Taiwan Says China Triggered ‘Panic’ by Boarding Tourist Boat

Taiwan’s Ocean Affairs Council Minister Kuan Bi-ling speaks to the media before entering the parliament in Taipei, Taiwan February 20, 2024.

TAIPEI (Reuters) – The boarding of a Taiwanese tourist boat by China’s coast guard near sensitive frontline islands triggered “panic” among Taiwan’s people, a government minister said on Tuesday, but Taiwan’s military added it was not planning to get involved.

Taiwan, which China claims as its own territory despite the island’s rejection, has been wary of efforts by Beijing to ramp up pressure on Taipei following the election last month of Lai Ching-te as president, a man Beijing views as a dangerous separatist.

China announced on Sunday that its coast guard would begin regular patrols and set up law enforcement activity around the Taiwan-controlled Kinmen islands, following the death of two Chinese nationals fleeing Taiwan’s coast guard having entered into restricted waters too close to Kinmen.

Six Chinese coast guard officers on Monday boarded a Taiwanese tourist boat carrying 11 crew members and 23 passengers to check its route plan, certificate and crew licenses, leaving around half an hour later, Taiwan’s coast guard said. Read full story

“We think it has harmed our people’s feelings and triggered people’s panic. That was also not in line with the interest of the people across the strait,” Kuan Bi-ling, head of Taiwan’s Ocean Affairs Council, told reporters on the sidelines of parliament in Taipei on Tuesday.

China’s coast guard, which has no publicly available contact details, has yet to comment. China’s Taiwan Affairs Office did not immediately respond to a request for comment.

Kuan said it was common for Chinese and Taiwanese tourist boats to accidentally entered the other side’s waters.

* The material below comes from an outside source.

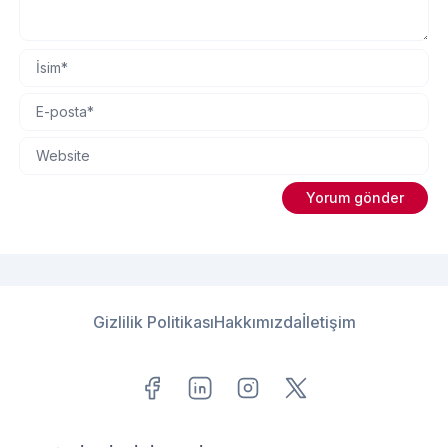
Gizlilik Politikası
Hakkımızda
İletişim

“Boats like these are not illegal at all,” she said.

Kinmen is a short boat ride from the Chinese cities of Xiamen and Quanzhou and has been controlled by Taipei since the defeated Republic of China government fled to Taiwan in 1949 after losing a civil war with Mao Zedong’s communists, who set up the People’s Republic of China.

Kinmen is home to a large Taiwanese military garrison, but it is Taiwan’s coast guard which patrols its waters.

Taiwan Defence Minister Chiu Kuo-cheng told reporters at parliament that to avoid a further rise in tensions the military will not “actively intervene” in the incident.

“Let’s handle the matter peacefully,” he said. “Not escalating tensions is our response.”

Kinmen was the site of frequent fighting during the height of the Cold War but is now a popular tourist destination, though many of its islets are heavily fortified by Taiwanese forces and remain off limits to civilians.

China says it does not recognize any restricted or banned zones for its fishermen around Kinmen.

China’s military has over the past four years regularly sent warplanes and warships into the skies and seas around Taiwan as it seeks to assert Beijing’s sovereignty claims, and has continued to do so following last month’s election.

However, a senior Taiwan security official, speaking on condition of anonymity as they were not authorized to speak to the media, told Reuters they believe China did not want to turn what was happening around Kinmen into an “international incident.”

The official said Beijing seized on the Kinmen incident with the deaths of the two Chinese nationals an “excuse” to further pile pressure on Lai.

The pressure has also included Taiwan losing one of its few remaining diplomatic allies Nauru to China and a change in a flight path in the Taiwan Strait.

But China was likely to continue increasing pressure on Taiwan ahead of Lai’s May 20 inauguration, the official added.

Chinese state media said Quanzhou Red Cross officials, accompanied by family members, arrived on Kinmen on Tuesday to bring home the two survivors from the boat which had overturned when it tried to out-run Taiwan’s coast guard last week.

China has never ruled out using force to take control of democratically-governed Taiwan. President-elect Lai and Taiwan’s government reject Beijing’s sovereignty and say only the Taiwanese people can decide their future.